It’s mind blowing to me how I continuously over complicate my life. I’ve been digging in my psyche for years trying to draw out any piece of evidence that will reveal to me the cure to being afraid of judgment. I’ve traced through my childhood with a fine tooth comb, read books, meditated and watched video’s searching for something or someone to say it differently than the others so that I could understand. The answer was so simple and I felt so silly. I am constantly being reminded that the best way to find an answer is to quit looking for it. The resolution always comes from within.
Looking back, it’s amazing the opportunities I passed up because I was too scared of what people would think. Recently, while psyching myself up to do some networking I said defiantly, “What have I got to lose?”. I’ve said that to myself numerous times in an attempt to gain courage, but for some reason this time the question didn’t go away.
“What DID I have to lose?”
For the most part, besides rejection, looking overly ambitious or being told my writing is crap, I really had nothing to lose. I allowed my imagination to create liberties and go wild. I came up with many fabulous and not so fabulous opportunities that could arise only if I put my fear of judgment aside.
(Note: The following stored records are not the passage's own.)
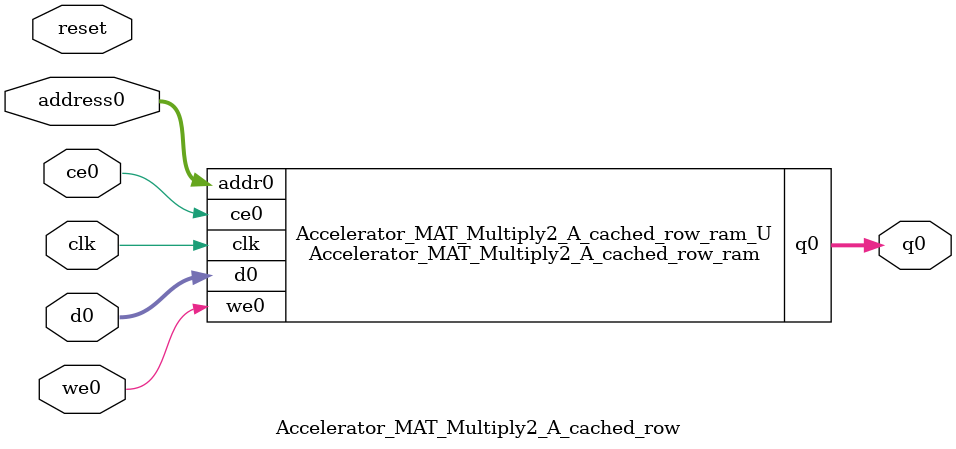
<source format=v>

`timescale 1 ns / 1 ps
module Accelerator_MAT_Multiply2_A_cached_row_ram (addr0, ce0, d0, we0, q0,  clk);

parameter DWIDTH = 32;
parameter AWIDTH = 3;
parameter MEM_SIZE = 8;

input[AWIDTH-1:0] addr0;
input ce0;
input[DWIDTH-1:0] d0;
input we0;
output reg[DWIDTH-1:0] q0;
input clk;

(* ram_style = "distributed" *)reg [DWIDTH-1:0] ram[MEM_SIZE-1:0];




always @(posedge clk)  
begin 
    if (ce0) 
    begin
        if (we0) 
        begin 
            ram[addr0] <= d0; 
            q0 <= d0;
        end 
        else 
            q0 <= ram[addr0];
    end
end


endmodule


`timescale 1 ns / 1 ps
module Accelerator_MAT_Multiply2_A_cached_row(
    reset,
    clk,
    address0,
    ce0,
    we0,
    d0,
    q0);

parameter DataWidth = 32'd32;
parameter AddressRange = 32'd8;
parameter AddressWidth = 32'd3;
input reset;
input clk;
input[AddressWidth - 1:0] address0;
input ce0;
input we0;
input[DataWidth - 1:0] d0;
output[DataWidth - 1:0] q0;



Accelerator_MAT_Multiply2_A_cached_row_ram Accelerator_MAT_Multiply2_A_cached_row_ram_U(
    .clk( clk ),
    .addr0( address0 ),
    .ce0( ce0 ),
    .d0( d0 ),
    .we0( we0 ),
    .q0( q0 ));

endmodule


</source>
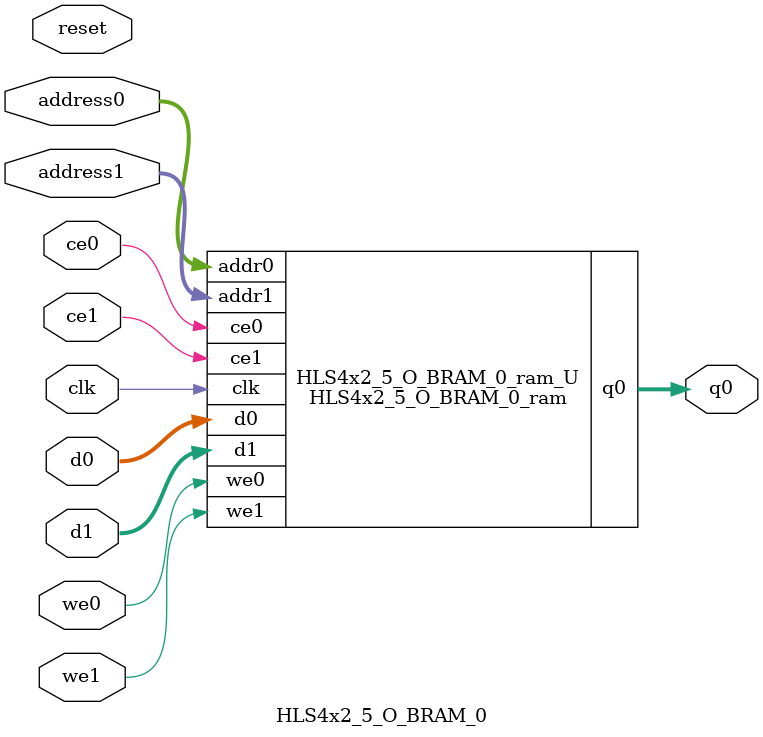
<source format=v>

`timescale 1 ns / 1 ps
module HLS4x2_5_O_BRAM_0_ram (addr0, ce0, d0, we0, q0, addr1, ce1, d1, we1,  clk);

parameter DWIDTH = 16;
parameter AWIDTH = 8;
parameter MEM_SIZE = 169;

input[AWIDTH-1:0] addr0;
input ce0;
input[DWIDTH-1:0] d0;
input we0;
output reg[DWIDTH-1:0] q0;
input[AWIDTH-1:0] addr1;
input ce1;
input[DWIDTH-1:0] d1;
input we1;
input clk;

(* ram_style = "block" *)reg [DWIDTH-1:0] ram[0:MEM_SIZE-1];




always @(posedge clk)  
begin 
    if (ce0) 
    begin
        if (we0) 
        begin 
            ram[addr0] <= d0; 
            q0 <= d0;
        end 
        else 
            q0 <= ram[addr0];
    end
end


always @(posedge clk)  
begin 
    if (ce1) 
    begin
        if (we1) 
        begin 
            ram[addr1] <= d1; 
        end 
    end
end


endmodule


`timescale 1 ns / 1 ps
module HLS4x2_5_O_BRAM_0(
    reset,
    clk,
    address0,
    ce0,
    we0,
    d0,
    q0,
    address1,
    ce1,
    we1,
    d1);

parameter DataWidth = 32'd16;
parameter AddressRange = 32'd169;
parameter AddressWidth = 32'd8;
input reset;
input clk;
input[AddressWidth - 1:0] address0;
input ce0;
input we0;
input[DataWidth - 1:0] d0;
output[DataWidth - 1:0] q0;
input[AddressWidth - 1:0] address1;
input ce1;
input we1;
input[DataWidth - 1:0] d1;



HLS4x2_5_O_BRAM_0_ram HLS4x2_5_O_BRAM_0_ram_U(
    .clk( clk ),
    .addr0( address0 ),
    .ce0( ce0 ),
    .d0( d0 ),
    .we0( we0 ),
    .q0( q0 ),
    .addr1( address1 ),
    .ce1( ce1 ),
    .d1( d1 ),
    .we1( we1 ));

endmodule


</source>
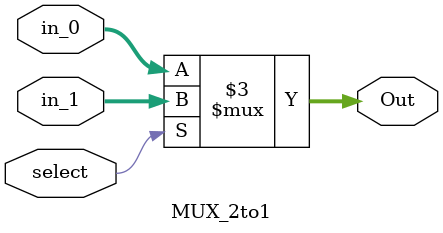
<source format=v>
`timescale 1ns / 1ps
module MUX_2to1(
    input [param-1:0] in_0,
    input [param-1:0] in_1,
	 input select,
    output reg [param-1:0] Out
    );
	 
	parameter param = 32;
	
	always@(*)begin
		if(select)
			Out = in_1;
		else
			Out = in_0;
	end

endmodule

</source>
The painful thought of perhaps missing out on those opportunities greatly outweighed any thought of a briefly bruised ego.
Is it easier for you to gain the loss or to lose the gain?
Generally, the possibility for great things is endless and any fear of loss boils down to being afraid of looking like an ass on the dance floor. Which for many, including me, may be worth the loss that’s why if sometimes the gain doesn’t outweigh the pain of humiliation, that’s okay. Because God knows I still a have ways to go before you catch me singing karaoke publicly or on stage acting in a play. As my husband says “Baby steps, my darling.”, so I will start by writing scary emails and soul bearing blog posts.